Material for the task -
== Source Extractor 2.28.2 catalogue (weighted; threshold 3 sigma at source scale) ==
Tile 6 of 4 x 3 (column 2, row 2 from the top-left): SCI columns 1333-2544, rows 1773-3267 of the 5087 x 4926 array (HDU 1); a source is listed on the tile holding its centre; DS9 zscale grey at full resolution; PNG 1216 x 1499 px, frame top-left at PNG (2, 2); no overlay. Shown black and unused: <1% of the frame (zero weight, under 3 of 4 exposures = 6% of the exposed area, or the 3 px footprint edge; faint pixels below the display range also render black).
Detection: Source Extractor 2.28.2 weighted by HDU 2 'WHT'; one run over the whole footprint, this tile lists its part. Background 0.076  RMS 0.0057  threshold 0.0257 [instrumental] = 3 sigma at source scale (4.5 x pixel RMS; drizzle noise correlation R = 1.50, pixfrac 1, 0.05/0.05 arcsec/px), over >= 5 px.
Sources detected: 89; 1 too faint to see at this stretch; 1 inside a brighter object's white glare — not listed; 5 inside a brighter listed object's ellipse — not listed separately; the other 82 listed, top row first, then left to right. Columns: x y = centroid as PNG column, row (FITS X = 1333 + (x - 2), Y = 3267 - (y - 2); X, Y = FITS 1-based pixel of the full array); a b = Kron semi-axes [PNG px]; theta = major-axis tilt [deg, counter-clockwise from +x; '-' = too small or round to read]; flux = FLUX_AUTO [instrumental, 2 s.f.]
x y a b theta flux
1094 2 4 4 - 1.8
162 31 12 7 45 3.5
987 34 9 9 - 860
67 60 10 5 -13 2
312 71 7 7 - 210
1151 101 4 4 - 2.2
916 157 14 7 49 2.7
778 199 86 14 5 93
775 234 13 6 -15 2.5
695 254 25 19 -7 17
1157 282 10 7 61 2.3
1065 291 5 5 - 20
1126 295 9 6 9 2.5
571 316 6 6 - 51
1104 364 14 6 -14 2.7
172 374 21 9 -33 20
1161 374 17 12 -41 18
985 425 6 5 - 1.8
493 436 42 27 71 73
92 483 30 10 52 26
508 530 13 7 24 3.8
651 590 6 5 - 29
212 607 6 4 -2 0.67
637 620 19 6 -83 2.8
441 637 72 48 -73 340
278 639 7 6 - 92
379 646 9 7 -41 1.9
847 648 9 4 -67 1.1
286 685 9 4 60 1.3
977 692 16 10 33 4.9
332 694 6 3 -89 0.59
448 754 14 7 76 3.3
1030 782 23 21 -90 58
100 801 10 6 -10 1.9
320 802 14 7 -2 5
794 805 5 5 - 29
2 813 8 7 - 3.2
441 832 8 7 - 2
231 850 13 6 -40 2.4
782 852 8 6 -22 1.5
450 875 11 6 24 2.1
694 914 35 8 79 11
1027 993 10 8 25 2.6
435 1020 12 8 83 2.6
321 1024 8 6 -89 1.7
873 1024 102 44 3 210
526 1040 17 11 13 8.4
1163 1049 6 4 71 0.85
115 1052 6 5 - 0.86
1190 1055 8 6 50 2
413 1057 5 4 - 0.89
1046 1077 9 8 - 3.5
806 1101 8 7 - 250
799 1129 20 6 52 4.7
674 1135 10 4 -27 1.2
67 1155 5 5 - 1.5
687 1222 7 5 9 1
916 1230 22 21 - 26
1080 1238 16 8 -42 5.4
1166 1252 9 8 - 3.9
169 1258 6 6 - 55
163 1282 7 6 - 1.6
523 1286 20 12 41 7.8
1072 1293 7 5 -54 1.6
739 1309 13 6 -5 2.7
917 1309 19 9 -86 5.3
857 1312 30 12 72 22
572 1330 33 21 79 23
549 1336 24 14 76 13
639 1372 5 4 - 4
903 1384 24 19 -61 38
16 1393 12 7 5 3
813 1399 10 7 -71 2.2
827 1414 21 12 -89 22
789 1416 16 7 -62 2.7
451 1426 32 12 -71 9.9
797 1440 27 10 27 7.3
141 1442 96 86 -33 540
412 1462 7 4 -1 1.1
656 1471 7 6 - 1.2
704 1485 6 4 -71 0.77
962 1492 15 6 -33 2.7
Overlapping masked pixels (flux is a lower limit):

What the task asks -
Find every line in the records that contains the string "sigma", and copy each of those lines in full. Matching is case-sensitive.

Result of this task -
== Source Extractor 2.28.2 catalogue (weighted; threshold 3 sigma at source scale) ==
Detection: Source Extractor 2.28.2 weighted by HDU 2 'WHT'; one run over the whole footprint, this tile lists its part. Background 0.076  RMS 0.0057  threshold 0.0257 [instrumental] = 3 sigma at source scale (4.5 x pixel RMS; drizzle noise correlation R = 1.50, pixfrac 1, 0.05/0.05 arcsec/px), over >= 5 px.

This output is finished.